Least Median of Squares Solution of Multiple Linear Regression Models Through the Origin


Atilgan Y., Gunay S.

COMMUNICATIONS IN STATISTICS-THEORY AND METHODS, vol.40, no.22, pp.4125-4137, 2011 (Peer-Reviewed Journal) identifier identifier

  • Publication Type: Article / Article
  • Volume: 40 Issue: 22
  • Publication Date: 2011
  • Doi Number: 10.1080/03610926.2010.505691
  • Journal Name: COMMUNICATIONS IN STATISTICS-THEORY AND METHODS
  • Journal Indexes: Science Citation Index Expanded, Scopus
  • Page Numbers: pp.4125-4137

Abstract

Barreto and Maharry (2006) showed that PROGRESS algorithm fails to find a correct minimum "Least Median of Squares/LMS" estimate for bivariate regression models which have no intercept.

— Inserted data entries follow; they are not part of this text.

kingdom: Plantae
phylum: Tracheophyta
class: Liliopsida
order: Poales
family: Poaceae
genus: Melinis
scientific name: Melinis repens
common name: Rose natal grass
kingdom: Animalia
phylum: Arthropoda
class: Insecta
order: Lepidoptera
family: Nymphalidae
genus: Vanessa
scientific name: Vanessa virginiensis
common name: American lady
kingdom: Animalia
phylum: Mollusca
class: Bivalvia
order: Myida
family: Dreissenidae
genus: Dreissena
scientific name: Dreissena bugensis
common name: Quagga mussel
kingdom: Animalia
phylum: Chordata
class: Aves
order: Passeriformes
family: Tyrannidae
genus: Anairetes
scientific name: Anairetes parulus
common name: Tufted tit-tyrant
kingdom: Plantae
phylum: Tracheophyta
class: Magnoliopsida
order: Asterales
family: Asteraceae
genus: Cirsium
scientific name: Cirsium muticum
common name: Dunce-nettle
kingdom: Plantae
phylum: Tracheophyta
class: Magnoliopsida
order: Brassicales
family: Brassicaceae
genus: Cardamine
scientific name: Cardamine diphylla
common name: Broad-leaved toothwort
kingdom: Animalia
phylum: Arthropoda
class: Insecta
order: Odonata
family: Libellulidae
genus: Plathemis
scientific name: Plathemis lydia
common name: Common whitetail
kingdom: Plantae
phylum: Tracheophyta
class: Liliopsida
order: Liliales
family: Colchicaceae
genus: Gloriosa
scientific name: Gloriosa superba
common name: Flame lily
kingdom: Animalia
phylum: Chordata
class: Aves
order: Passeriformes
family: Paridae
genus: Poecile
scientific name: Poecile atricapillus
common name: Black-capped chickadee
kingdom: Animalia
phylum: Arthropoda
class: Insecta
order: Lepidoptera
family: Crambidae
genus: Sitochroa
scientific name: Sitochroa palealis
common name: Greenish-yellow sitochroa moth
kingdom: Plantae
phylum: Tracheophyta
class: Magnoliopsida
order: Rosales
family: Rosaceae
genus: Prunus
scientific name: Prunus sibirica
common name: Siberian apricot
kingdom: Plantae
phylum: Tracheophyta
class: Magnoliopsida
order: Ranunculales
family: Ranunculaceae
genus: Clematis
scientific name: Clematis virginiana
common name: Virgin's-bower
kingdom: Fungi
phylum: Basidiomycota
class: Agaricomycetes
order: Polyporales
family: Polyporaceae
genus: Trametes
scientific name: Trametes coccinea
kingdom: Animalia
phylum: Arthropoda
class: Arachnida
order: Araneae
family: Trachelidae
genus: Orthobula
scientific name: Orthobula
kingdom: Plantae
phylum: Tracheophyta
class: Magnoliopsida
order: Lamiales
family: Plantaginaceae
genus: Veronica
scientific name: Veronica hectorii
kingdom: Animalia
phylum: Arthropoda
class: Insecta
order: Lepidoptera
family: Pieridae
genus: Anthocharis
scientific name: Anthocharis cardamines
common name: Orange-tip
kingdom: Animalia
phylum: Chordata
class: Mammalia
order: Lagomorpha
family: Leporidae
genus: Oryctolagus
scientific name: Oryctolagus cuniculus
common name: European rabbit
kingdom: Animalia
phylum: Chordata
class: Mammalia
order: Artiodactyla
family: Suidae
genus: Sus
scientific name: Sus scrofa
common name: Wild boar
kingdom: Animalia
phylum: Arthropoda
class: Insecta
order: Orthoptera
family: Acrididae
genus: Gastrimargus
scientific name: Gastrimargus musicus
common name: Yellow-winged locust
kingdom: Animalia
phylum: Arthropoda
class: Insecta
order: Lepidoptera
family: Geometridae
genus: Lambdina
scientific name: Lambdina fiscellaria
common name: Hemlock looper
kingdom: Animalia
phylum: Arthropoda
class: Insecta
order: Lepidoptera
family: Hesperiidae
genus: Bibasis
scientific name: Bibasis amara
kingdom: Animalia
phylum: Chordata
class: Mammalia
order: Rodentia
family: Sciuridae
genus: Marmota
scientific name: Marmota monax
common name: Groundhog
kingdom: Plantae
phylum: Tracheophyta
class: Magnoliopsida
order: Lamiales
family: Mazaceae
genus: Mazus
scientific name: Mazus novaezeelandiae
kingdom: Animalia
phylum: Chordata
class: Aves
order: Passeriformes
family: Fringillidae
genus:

Kayhan and Gunay (2008) presented a different approach for the regression models through the origin which includes at most two unknown parameters. However, LMS estimate for multiple linear regression models still remains an open issue. The aim of this study is to show that finding true LMS estimate for zero intercept multiple linear regression models can be treated as a convex optimization problem and to provide a more general algorithm for any dimensional linear regression models.